Since 2002, the Conference – organised by the United Nations Regional Centre for Peace and Disarmament in the Asia-Pacific and the Republic of Korea’s Ministry of Foreign Affairs – has been a forum for candid and constructive exchanges of views between Government officials, independent experts, scholars and civil society representatives from the region and beyond.
The Jeju Process seeks to develop innovative solutions to some of the most dangerous threats to international peace and security.
The 15th Conference, held from 17 to 18 November on Jeju Island in the Republic of Korea, was no different. It tackled, as Mr Kim Won-soo, High Representative for Disarmament Affairs, said in his opening remarks, “the pressing challenges not just to regional security, but also to the global disarmament and non-proliferation regime.”

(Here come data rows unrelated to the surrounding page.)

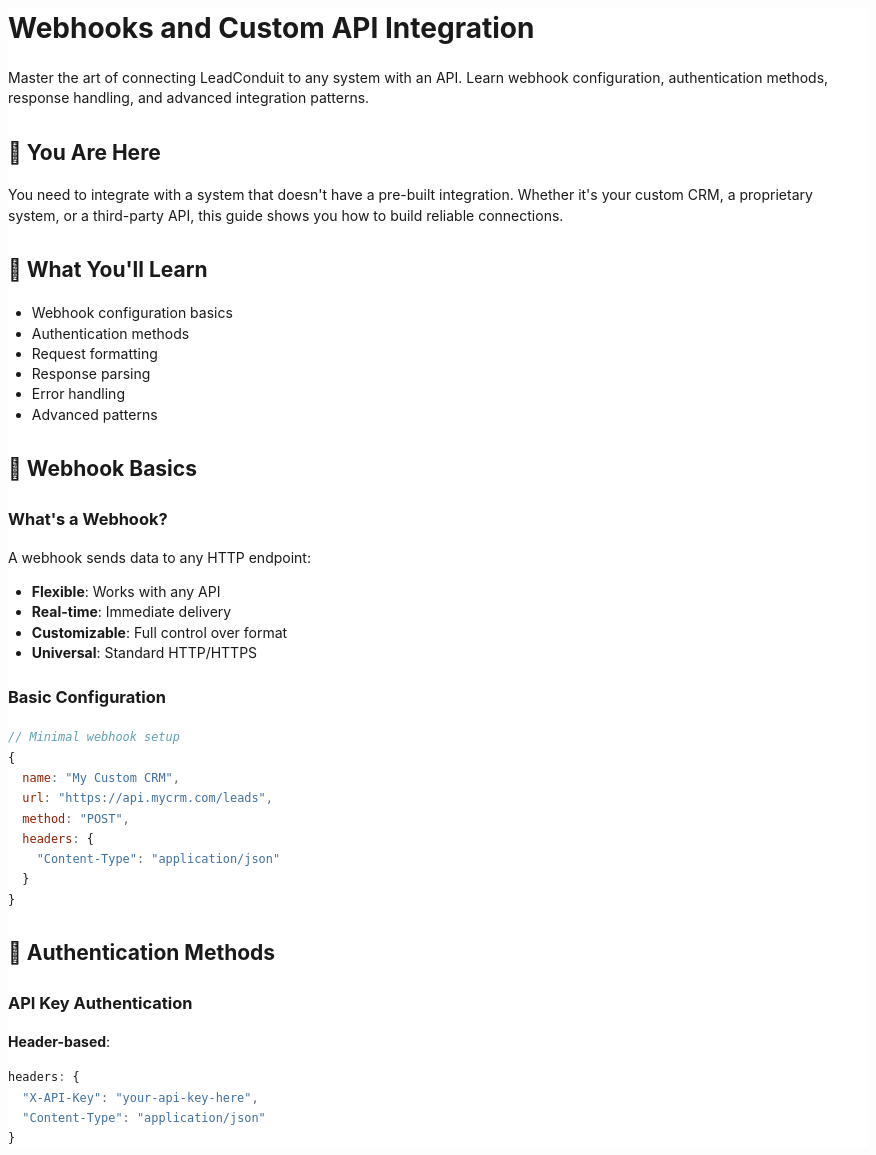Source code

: # Webhooks and Custom API Integration

Master the art of connecting LeadConduit to any system with an API. Learn webhook configuration, authentication methods, response handling, and advanced integration patterns.

## 📍 You Are Here

You need to integrate with a system that doesn't have a pre-built integration. Whether it's your custom CRM, a proprietary system, or a third-party API, this guide shows you how to build reliable connections.

## 🎯 What You'll Learn

- Webhook configuration basics
- Authentication methods
- Request formatting
- Response parsing
- Error handling
- Advanced patterns

## 🔧 Webhook Basics

### What's a Webhook?

A webhook sends data to any HTTP endpoint:
- **Flexible**: Works with any API
- **Real-time**: Immediate delivery
- **Customizable**: Full control over format
- **Universal**: Standard HTTP/HTTPS

### Basic Configuration

```javascript
// Minimal webhook setup
{
  name: "My Custom CRM",
  url: "https://api.mycrm.com/leads",
  method: "POST",
  headers: {
    "Content-Type": "application/json"
  }
}
```

## 🔐 Authentication Methods

### API Key Authentication

**Header-based**:
```javascript
headers: {
  "X-API-Key": "your-api-key-here",
  "Content-Type": "application/json"
}
```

In 2016, the Conference saw open and robust deliberations on the Democratic People’s Republic of Korea’s (DPRK) nuclear weapon and ballistic missile programme, including the need for full implementation of related United Nations Security Council (UNSC) resolutions. Debates between participants covered the efficacy of the DPRK sanctions regime and the potential to engage the DPRK through sincere dialogue.
The Conference also discussed the burgeoning nexus between chemical, biological, radiological and nuclear (CBRN) security, cyber security and terrorism. Conference participants agreed that cyber threats to critical infrastructure, including facilities housing CBRN facilities, present a real and often underestimated danger requiring greater attention by the international community.

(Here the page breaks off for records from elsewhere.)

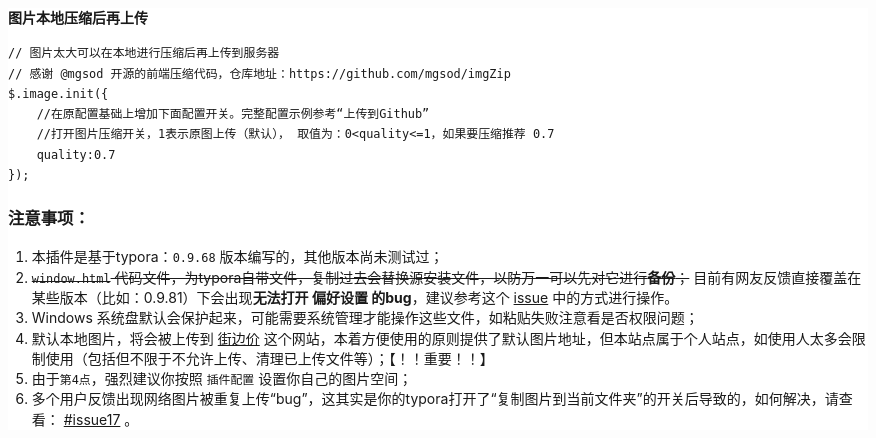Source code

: **图片本地压缩后再上传**

```
// 图片太大可以在本地进行压缩后再上传到服务器
// 感谢 @mgsod 开源的前端压缩代码，仓库地址：https://github.com/mgsod/imgZip
$.image.init({
    //在原配置基础上增加下面配置开关。完整配置示例参考“上传到Github”
    //打开图片压缩开关，1表示原图上传（默认）， 取值为：0<quality<=1，如果要压缩推荐 0.7
    quality:0.7
});
```

### 注意事项：

1. 本插件是基于typora：`0.9.68` 版本编写的，其他版本尚未测试过；
2. ~~`window.html` 代码文件，为typora自带文件，复制过去会替换源安装文件，以防万一可以先对它进行**备份**；~~ 目前有网友反馈直接覆盖在某些版本（比如：0.9.81）下会出现**无法打开 偏好设置 的bug**，建议参考这个 [issue](https://github.com/Thobian/typora-plugins-win-img/issues/5#issuecomment-565031864) 中的方式进行操作。
3. Windows 系统盘默认会保护起来，可能需要系统管理才能操作这些文件，如粘贴失败注意看是否权限问题；
4. 默认本地图片，将会被上传到 [街边价](https://jiebianjia.com/) 这个网站，本着方便使用的原则提供了默认图片地址，但本站点属于个人站点，如使用人太多会限制使用（包括但不限于不允许上传、清理已上传文件等）；【！！重要！！】
5. 由于`第4点`，强烈建议你按照 `插件配置` 设置你自己的图片空间；
6. 多个用户反馈出现网络图片被重复上传“bug”，这其实是你的typora打开了“复制图片到当前文件夹”的开关后导致的，如何解决，请查看： [#issue17](https://github.com/Thobian/typora-plugins-win-img/issues/17#issuecomment-594518628) 。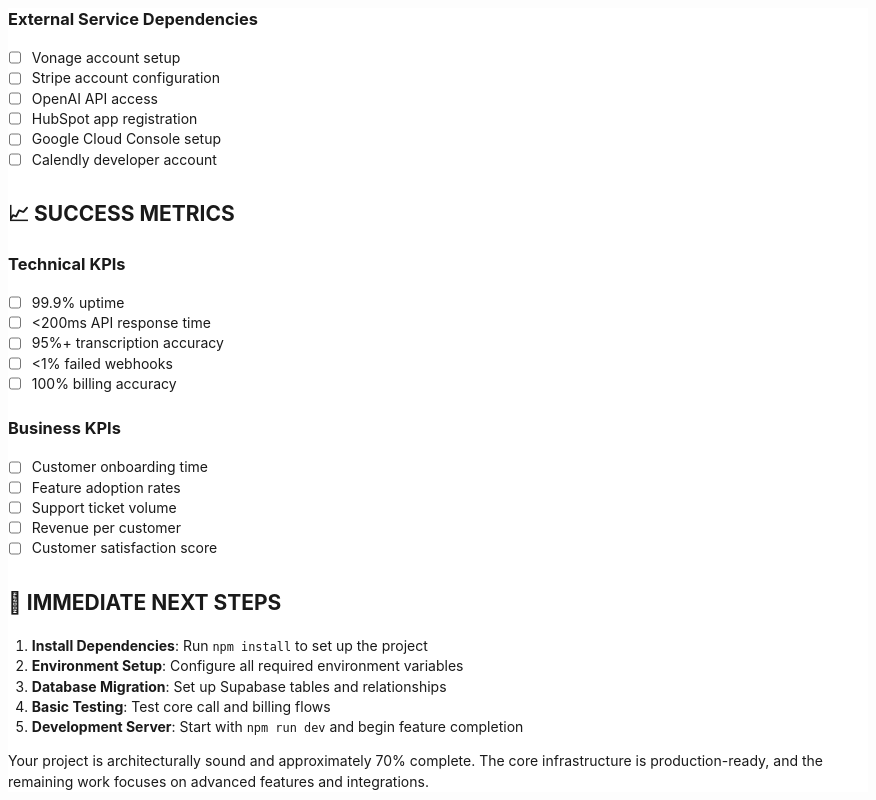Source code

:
 ```env
```

### **External Service Dependencies**
- [ ] Vonage account setup
- [ ] Stripe account configuration
- [ ] OpenAI API access
- [ ] HubSpot app registration
- [ ] Google Cloud Console setup
- [ ] Calendly developer account

## 📈 **SUCCESS METRICS**

### **Technical KPIs**
- [ ] 99.9% uptime
- [ ] <200ms API response time
- [ ] 95%+ transcription accuracy
- [ ] <1% failed webhooks
- [ ] 100% billing accuracy

### **Business KPIs**
- [ ] Customer onboarding time
- [ ] Feature adoption rates
- [ ] Support ticket volume
- [ ] Revenue per customer
- [ ] Customer satisfaction score

## 🎯 **IMMEDIATE NEXT STEPS**

1. **Install Dependencies**: Run `npm install` to set up the project
2. **Environment Setup**: Configure all required environment variables
3. **Database Migration**: Set up Supabase tables and relationships
4. **Basic Testing**: Test core call and billing flows
5. **Development Server**: Start with `npm run dev` and begin feature completion

Your project is architecturally sound and approximately 70% complete. The core infrastructure is production-ready, and the remaining work focuses on advanced features and integrations.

The final agenda item addressed by the conference related to export controls that prevent the proliferation of both weapons of mass destruction and conventional arms. The Conference considered the key challenges facing the four plurilateral export controls regimes (the Nuclear Suppliers Group, Australia Group, Wassenaar Arrangement, and Missile Technology Control Regime), as well as opportunities to strengthen those regimes, including through enhanced inter-regime cooperation.
The quality of both discussions and participants at the Conference highlighted once again why the Jeju Process has become an integral element of region and global efforts to eliminate all weapons of mass destruction and build a s afer and more secure world for all.
The United Nations Office for Disarmament Affairs is deeply grateful to the Government of the Republic of Korea for its voluntary financial contributions that enable the Conference to take place.